**Exercícios propostos:**
• A. Segundo a notícia sobre a cartilha de comportamento da Assembleia Legislativa de São Paulo, falas de quais tipos de discriminação devem ser evitadas? Liste todas.
• B. Retome a notícia sobre a cartilha de comportamento da Assembleia Legislativa de São Paulo e continue a partir da última frase.

**Trecho selecionado:**

⁂

SÃO PAULO, SP (FOLHAPRESS) – Marcada em anos recentes por episódios de assédio, racismo e machismo, a Assembleia Legislativa de São Paulo terá uma cartilha de comportamento com orientações como pensar duas vezes antes de distribuir beijos e abraços e evitar falas que sejam vistas como gordofobia, etarismo e capacitismo.
O manual voltado para deputados e funcionários, que será lançado nesta quinta-feira (21), explica vários tipos de discriminação e busca auxiliar tanto a prevenção quanto a denúncia de casos.
A elaboração do material foi conduzida pela direção da Casa, com a participação de todas as 25 deputadas da atual legislatura, de partidos que vão do PT ao PL. Um episódio de racismo relatado por uma delas, Thainara Faria (PT), acelerou a preparação do texto, como mostrou a Folha de S.Paulo em abril.
Em 70 páginas, a cartilha aborda didaticamente tópicos sensíveis para listar comportamentos desejáveis e reprováveis no ambiente de trabalho. Na introdução, o presidente da Assembleia, André do Prado (PL), afirma que assédio sexual e moral e discriminação não serão tolerados no espaço.
“Na dúvida, não abrace e não beije. Estenda a mão em um cumprimento cordial, que é um gesto simples, inofensivo e demonstra educação”, diz o trecho sobre atitudes incômodas e inadequadas. “Não é não”, prega o manual, repetindo o bordão usado nas campanhas sobre consentimento.

⁂

**Dados fornecidos:**
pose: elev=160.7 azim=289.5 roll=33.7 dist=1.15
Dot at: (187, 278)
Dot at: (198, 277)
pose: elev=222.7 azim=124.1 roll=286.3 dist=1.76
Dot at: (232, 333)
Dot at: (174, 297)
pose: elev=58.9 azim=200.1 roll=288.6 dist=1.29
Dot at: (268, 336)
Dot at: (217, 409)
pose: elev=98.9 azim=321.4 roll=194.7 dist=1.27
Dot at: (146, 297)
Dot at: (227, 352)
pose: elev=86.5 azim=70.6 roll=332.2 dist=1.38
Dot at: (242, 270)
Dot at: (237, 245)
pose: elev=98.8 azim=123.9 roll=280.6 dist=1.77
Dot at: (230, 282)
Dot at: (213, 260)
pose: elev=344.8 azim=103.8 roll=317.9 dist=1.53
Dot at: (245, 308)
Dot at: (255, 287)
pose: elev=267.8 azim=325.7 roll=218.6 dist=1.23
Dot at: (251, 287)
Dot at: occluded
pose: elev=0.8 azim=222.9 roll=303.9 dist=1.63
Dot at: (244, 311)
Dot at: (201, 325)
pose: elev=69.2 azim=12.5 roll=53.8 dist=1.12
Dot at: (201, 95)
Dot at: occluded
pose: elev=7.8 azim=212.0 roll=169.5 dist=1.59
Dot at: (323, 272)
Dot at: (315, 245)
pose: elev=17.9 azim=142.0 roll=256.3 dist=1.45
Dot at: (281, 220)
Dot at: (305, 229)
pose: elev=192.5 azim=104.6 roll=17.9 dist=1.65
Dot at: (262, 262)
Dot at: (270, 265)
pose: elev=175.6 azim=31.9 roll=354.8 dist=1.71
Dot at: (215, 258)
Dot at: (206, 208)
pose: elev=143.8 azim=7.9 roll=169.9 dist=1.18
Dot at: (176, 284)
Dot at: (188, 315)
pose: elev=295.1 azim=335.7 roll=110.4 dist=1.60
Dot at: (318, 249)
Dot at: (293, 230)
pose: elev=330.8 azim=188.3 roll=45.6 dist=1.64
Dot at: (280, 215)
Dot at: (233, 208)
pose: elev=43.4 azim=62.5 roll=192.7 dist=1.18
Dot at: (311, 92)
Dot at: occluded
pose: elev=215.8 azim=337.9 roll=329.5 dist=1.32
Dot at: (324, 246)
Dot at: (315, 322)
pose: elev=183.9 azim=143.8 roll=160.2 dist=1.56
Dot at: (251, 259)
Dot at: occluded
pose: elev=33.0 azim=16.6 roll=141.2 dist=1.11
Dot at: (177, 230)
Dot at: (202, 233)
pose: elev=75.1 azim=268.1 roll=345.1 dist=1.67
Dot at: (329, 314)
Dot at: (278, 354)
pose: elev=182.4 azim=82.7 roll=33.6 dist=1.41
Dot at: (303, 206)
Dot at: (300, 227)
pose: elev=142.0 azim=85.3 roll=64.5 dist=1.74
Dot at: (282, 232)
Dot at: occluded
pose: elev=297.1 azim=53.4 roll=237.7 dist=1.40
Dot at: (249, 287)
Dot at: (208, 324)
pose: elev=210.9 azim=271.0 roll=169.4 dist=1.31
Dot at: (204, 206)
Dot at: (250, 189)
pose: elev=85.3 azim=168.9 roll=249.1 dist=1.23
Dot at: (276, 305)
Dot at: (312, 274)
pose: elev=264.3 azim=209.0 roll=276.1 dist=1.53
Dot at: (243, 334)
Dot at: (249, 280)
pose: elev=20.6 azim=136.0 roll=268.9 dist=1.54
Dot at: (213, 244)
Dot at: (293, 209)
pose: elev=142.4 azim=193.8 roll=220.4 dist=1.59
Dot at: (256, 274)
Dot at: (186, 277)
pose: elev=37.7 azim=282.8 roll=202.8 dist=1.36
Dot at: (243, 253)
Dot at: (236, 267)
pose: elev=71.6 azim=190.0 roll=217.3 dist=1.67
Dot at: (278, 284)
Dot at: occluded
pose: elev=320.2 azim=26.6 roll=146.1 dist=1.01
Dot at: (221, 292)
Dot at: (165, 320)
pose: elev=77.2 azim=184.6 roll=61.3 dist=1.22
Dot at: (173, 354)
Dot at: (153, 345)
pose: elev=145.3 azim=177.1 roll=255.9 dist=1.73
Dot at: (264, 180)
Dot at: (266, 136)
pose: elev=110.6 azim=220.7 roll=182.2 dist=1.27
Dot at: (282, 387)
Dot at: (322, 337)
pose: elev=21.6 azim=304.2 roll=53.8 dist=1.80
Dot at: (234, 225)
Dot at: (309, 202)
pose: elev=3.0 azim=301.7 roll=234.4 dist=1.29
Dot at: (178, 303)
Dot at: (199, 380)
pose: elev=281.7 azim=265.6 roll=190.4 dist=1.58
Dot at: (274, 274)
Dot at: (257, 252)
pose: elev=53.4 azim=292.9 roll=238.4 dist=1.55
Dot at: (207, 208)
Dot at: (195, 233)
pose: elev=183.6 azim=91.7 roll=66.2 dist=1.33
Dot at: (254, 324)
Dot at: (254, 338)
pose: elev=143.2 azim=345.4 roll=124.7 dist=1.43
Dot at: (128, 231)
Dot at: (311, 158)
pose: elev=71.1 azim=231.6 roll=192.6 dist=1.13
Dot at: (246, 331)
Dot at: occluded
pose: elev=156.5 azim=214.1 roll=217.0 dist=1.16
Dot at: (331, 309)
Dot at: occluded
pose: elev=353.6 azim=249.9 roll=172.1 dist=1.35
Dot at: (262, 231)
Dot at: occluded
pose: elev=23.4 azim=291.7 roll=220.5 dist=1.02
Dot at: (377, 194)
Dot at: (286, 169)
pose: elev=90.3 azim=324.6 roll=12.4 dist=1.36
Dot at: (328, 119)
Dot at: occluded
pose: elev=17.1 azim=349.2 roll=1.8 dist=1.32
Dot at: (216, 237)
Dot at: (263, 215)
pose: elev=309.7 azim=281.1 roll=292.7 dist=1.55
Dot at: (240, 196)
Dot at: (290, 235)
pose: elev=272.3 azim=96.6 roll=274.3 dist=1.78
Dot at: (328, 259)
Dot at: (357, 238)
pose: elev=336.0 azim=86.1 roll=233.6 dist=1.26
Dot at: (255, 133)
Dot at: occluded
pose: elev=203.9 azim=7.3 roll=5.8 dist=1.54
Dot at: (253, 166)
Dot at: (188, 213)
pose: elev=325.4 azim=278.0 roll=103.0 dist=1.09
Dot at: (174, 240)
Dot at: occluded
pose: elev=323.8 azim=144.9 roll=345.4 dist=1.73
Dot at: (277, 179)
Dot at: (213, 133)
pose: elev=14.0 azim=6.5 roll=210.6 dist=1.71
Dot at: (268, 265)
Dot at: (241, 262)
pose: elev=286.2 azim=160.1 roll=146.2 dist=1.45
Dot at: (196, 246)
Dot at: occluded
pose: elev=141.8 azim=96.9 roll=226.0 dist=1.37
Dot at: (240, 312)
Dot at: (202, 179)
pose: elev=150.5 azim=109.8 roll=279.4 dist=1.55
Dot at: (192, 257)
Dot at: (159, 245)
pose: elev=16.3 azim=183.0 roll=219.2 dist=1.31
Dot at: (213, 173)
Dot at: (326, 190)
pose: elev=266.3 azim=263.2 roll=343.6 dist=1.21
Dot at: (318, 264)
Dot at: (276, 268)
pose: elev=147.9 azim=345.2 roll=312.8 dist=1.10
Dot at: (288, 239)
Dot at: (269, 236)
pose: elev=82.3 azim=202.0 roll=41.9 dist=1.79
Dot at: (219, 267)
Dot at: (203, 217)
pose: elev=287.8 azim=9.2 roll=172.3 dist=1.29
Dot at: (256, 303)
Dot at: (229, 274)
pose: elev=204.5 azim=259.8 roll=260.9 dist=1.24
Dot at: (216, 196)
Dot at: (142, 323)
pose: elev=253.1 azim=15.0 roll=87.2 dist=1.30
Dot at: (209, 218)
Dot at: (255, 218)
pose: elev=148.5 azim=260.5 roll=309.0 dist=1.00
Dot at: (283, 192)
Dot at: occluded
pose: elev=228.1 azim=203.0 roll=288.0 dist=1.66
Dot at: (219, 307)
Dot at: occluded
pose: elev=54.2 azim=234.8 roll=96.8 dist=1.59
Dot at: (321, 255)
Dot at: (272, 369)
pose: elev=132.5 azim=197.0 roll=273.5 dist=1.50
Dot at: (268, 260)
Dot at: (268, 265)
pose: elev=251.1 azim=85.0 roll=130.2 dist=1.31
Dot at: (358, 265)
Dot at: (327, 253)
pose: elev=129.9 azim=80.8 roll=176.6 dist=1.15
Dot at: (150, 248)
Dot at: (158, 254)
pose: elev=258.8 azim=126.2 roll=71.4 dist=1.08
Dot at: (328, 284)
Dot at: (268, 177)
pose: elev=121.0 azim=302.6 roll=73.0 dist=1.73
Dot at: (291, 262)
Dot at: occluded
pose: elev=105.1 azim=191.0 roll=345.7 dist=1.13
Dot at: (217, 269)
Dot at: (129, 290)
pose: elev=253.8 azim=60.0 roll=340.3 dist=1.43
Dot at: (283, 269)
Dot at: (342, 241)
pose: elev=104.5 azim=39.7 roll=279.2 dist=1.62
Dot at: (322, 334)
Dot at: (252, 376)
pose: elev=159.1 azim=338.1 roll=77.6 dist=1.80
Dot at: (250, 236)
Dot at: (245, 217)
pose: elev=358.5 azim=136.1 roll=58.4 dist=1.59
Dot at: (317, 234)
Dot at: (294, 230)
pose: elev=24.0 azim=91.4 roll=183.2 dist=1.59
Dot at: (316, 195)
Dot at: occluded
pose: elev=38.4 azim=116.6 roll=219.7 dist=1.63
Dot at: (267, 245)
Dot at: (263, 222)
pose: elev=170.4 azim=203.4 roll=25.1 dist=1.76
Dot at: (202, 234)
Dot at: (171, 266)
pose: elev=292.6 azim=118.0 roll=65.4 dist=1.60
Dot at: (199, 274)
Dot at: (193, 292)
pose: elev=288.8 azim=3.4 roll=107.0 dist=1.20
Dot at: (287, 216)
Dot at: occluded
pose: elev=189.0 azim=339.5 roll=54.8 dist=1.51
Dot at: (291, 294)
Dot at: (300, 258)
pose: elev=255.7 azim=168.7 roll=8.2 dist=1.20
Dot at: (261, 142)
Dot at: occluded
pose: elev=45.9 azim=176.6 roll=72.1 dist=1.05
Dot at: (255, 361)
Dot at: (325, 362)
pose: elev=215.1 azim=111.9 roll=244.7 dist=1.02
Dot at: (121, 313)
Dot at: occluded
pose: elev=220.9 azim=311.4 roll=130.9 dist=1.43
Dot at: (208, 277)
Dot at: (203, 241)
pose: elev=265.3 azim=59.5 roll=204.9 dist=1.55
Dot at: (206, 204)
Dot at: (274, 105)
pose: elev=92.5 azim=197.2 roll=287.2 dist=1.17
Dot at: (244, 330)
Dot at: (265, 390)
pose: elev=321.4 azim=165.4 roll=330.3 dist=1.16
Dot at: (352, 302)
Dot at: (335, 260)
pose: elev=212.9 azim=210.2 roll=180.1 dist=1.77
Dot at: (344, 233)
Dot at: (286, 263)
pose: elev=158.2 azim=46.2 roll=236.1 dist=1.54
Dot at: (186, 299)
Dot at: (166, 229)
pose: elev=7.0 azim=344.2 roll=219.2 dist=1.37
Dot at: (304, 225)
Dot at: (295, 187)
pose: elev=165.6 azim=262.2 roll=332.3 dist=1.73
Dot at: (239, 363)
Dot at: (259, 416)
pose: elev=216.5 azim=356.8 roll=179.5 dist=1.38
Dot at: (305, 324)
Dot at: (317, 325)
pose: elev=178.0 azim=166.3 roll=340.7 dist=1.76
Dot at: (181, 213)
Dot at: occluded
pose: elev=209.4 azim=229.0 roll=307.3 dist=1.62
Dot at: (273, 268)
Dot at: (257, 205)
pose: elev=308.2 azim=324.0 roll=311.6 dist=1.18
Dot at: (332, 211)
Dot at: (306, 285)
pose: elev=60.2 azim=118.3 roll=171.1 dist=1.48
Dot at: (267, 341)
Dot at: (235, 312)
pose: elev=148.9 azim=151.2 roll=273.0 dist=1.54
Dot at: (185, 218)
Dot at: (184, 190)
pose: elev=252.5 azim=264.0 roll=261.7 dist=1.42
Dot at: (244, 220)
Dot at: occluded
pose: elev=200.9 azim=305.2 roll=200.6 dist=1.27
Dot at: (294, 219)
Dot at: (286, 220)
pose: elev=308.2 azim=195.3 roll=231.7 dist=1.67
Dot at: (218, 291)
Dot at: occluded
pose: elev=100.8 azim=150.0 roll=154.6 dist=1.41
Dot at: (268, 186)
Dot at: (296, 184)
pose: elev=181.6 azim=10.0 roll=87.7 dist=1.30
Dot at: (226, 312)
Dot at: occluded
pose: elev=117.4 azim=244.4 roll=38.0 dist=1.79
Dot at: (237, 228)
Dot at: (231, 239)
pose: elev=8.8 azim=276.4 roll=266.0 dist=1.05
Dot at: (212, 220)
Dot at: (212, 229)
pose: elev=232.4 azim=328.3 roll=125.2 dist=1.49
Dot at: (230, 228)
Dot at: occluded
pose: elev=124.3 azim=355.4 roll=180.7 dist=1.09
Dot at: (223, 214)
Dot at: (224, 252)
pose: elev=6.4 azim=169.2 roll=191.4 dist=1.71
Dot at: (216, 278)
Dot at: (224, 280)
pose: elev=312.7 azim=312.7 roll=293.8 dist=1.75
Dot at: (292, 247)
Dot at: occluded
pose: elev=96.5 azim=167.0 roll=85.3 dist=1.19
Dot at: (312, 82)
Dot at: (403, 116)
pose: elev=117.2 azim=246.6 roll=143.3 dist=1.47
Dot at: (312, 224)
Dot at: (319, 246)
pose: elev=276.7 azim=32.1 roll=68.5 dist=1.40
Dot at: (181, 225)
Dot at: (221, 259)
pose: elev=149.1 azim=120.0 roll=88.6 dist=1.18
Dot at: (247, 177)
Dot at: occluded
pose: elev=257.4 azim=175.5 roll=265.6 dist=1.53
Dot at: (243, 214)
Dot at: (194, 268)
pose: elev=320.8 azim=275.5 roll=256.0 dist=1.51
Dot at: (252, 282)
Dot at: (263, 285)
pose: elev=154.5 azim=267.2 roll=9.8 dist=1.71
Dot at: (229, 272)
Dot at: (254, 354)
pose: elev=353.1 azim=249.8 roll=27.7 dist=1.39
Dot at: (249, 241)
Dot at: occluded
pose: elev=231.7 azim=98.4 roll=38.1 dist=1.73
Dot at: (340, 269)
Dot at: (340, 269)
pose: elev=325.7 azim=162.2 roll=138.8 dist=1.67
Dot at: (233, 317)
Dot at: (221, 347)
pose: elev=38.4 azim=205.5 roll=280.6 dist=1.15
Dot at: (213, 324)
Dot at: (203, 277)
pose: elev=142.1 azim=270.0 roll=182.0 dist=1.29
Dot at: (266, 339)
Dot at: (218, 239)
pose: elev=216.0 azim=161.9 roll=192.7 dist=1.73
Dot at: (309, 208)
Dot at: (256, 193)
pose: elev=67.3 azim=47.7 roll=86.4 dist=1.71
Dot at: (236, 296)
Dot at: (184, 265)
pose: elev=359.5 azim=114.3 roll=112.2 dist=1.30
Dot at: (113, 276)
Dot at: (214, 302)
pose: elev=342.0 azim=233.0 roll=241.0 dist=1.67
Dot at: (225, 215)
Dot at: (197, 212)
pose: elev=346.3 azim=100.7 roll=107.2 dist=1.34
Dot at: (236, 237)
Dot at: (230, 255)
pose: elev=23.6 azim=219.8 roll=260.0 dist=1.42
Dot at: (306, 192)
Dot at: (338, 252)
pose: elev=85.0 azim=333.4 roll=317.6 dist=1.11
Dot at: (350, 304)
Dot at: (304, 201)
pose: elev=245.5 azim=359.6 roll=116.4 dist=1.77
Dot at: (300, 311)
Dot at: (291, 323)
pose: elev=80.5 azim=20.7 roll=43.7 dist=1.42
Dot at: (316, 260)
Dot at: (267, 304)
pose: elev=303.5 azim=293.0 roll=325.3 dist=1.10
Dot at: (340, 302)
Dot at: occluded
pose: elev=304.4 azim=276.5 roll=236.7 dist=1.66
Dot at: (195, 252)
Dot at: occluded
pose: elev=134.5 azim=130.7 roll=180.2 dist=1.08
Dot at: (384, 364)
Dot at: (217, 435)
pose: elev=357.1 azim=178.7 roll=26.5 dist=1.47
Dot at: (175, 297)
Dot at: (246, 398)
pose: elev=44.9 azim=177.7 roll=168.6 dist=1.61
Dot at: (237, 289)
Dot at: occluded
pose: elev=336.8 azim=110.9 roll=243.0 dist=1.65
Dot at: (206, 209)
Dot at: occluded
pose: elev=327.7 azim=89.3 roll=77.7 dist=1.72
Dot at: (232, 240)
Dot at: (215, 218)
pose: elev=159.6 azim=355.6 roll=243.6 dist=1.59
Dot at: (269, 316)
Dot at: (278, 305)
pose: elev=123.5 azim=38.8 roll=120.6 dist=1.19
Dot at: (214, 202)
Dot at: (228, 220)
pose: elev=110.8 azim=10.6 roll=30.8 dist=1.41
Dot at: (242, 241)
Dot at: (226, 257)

⁂

**Respostas dos exercícios:**
• A. Gordofobia, etarismo e capacitismo.

• B.
O ex-deputado Fernando Cury (União Brasil) responde a uma ação penal de importunação sexual em que é acusado de ter apalpado a ex-deputada Isa Penna (PC do B) no plenário da Assembleia em 2020. Ele foi flagrado pelas câmeras tocando a lateral do corpo dela durante uma sessão.
O novo código interno não cita episódios específicos, mas alude a casos de discriminação, preconceito e agressividade que se tornaram frequentes na Casa por causa do perfil mais plural, com a ascensão de nomes radicalizados à direita e a eleição de mais mulheres, negros e transexuais.
Na atual legislatura, Thainara Faria trouxe a público em março o caso de uma funcionária que tentou impedi-la de assinar um livro de presença por não tê-la reconhecido como parlamentar. A petista, que é negra, chorou nas redes sociais e na tribuna ao relatar o que classificou como racismo estrutural.
A cartilha explica diferentes tipos de discriminação racial, reforça as punições e lembra que os crimes contemplados pela Lei do Racismo hoje são equiparados à discriminação por orientação sexual ou identidade de gênero. Há explanações também sobre transexualidade e LGBTfobia.
Quando o conteúdo começou a ser discutido e foi aberto para contribuições de parlamentares, deputados conservadores sugeriram vetar o uso da palavra “gênero”. Na versão final, contudo, o termo foi mantido. Também foi retirado do texto o verbo “esclarecer”, que desagrada a alas da militância negra.
Para Monica Seixas (PSOL), a questão racial acabou descrita de forma superficial, sem um esforço pedagógico. “Há uma explicação genérica do que é racismo estrutural e institucional, mas não se aprofunda nas nuances da diferença entre racismo e injúria racial”, diz a deputada.
Durante as discussões sobre o conteúdo, parlamentares tentaram distorcer o objetivo ao propor regras de vestimentas para mulheres, segundo Monica. “O processo de construção da cartilha não foi fácil. Ainda assim, considero uma vitória das mulheres termos conseguido chegar até aqui.”
A Alesp informa no texto os meios para denunciar e cobrar punição por casos de inconformidade que venham a acontecer e diz que criou um canal de denúncias próprio, com sigilo garantido.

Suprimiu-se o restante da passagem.